Deadly Carnage - _Sentiero II: Ceneri_
(Independent, 2011)
by: Dan Lake (7 out of 10)
Italian is a beautiful language for metal both somber and sinister. Continent-huggers Janvs crafted blackened prog ballads in their native tongue on their 2009 release _Vega_; that same year, northeasterners Absentia Lunae scared la merda vivente out of me with _ Historia Nobis Assentietur_. Sadly, much extreme music pumped out by their connazionali (Hour of Penance, Nefarium) trades linguistic comfort for transparency to a wider audience by conveying those feral philosophies in English. Combined with the instinct to bow slavishly to the demands of brutality, this choice smooths away any cultural idiosyncrasies that might inject the songs with depth and character.

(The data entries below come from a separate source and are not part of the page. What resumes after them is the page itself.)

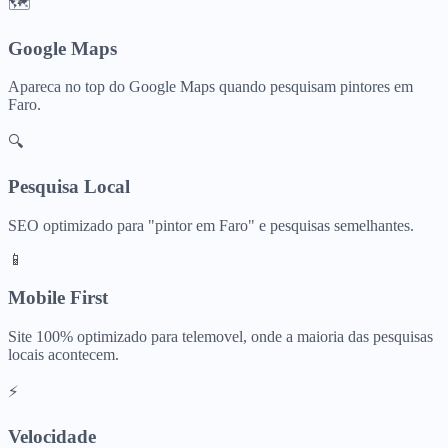
🗺️
Google Maps
Apareca no top do Google Maps quando pesquisam
pintores
em
Faro
.
🔍
Pesquisa Local
SEO optimizado para "
pintor
em
Faro
" e pesquisas semelhantes.
📱
Mobile First
Site 100% optimizado para telemovel, onde a maioria das pesquisas
locais acontecem.
⚡
Velocidade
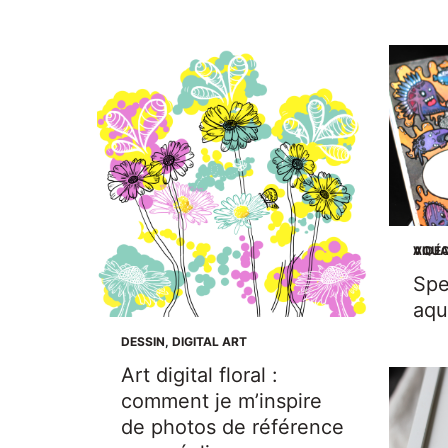
AQUA
VIDÉ
Spe
aqu
DESSIN
,
DIGITAL ART
Art digital floral :
comment je m’inspire
de photos de référence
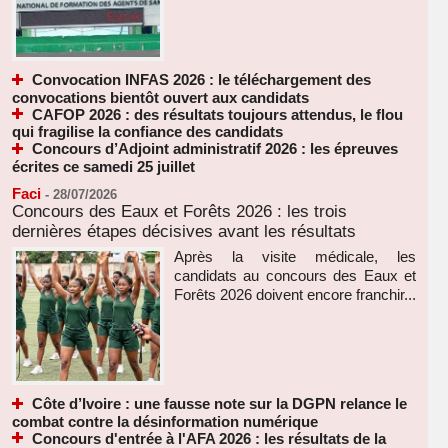
Convocation INFAS 2026 : le téléchargement des
convocations bientôt ouvert aux candidats
CAFOP 2026 : des résultats toujours attendus, le flou
qui fragilise la confiance des candidats
Concours d’Adjoint administratif 2026 : les épreuves
écrites ce samedi 25 juillet
Faci
-
28/07/2026
Concours des Eaux et Forêts 2026 : les trois
dernières étapes décisives avant les résultats
Après la visite médicale, les
candidats au concours des Eaux et
Forêts 2026 doivent encore franchir...
Côte d’Ivoire : une fausse note sur la DGPN relance le
combat contre la désinformation numérique
Concours d'entrée à l'AFA 2026 : les résultats de la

Deadly Carnage play both sides of that coin from their home on the Adriatic, and in doing so betray an acute imbalance of talents. By and large, _Ceneri_ whips out a sanitized black-death blend whose most effective moments arrive when the players dial back the sonic intensity and make space for their more subtle, (dare I say...) romantic tendencies. Glimpses of their panoramic legato appear in the clean guitars on first track "Guilt of Discipline" and the fractured folk crescendo of "Parallels", though both tracks exist primarily as metallic ragers and contain unnecessary attempts to connect with English-speaking audiences. Both parts of thin thrasher "Epitaph" underwhelm as they surge by in a fit of furious machismo, and the chronic ‘tween-track ambient grumble doesn't earn any style points. "Growth and New Gods" spends its first half shuffling among various half-baked ideas before settling into a faux-tender middle section that finally takes time to stretch out and find itself.

It's not until the title track ("ceneri" meaning "ashes"), tucked away at the end of the album, that the record truly gains emotional traction. "Top Gun"-era guitar tones scintillate over a gorgeously picked melodic bed, and vocalist Marcello really lets his Italian soul pour forth. Keys, both acoustic and synthetic, and dreamy percussion join the piece unhurriedly. String scrapes and moments of near falsetto allow rare and priceless intimacy between the band and their audience. In this final piece, the aggressive façade falls away and we're left with five unarmed and truly engaging human beings.

On _Ceneri_, Deadly Carnage sketch out an ambitious plan to unite their quiet and chaotic personalities. There is unquestionable power radiating from the former; the task of injecting that force into the latter lies still ahead of them.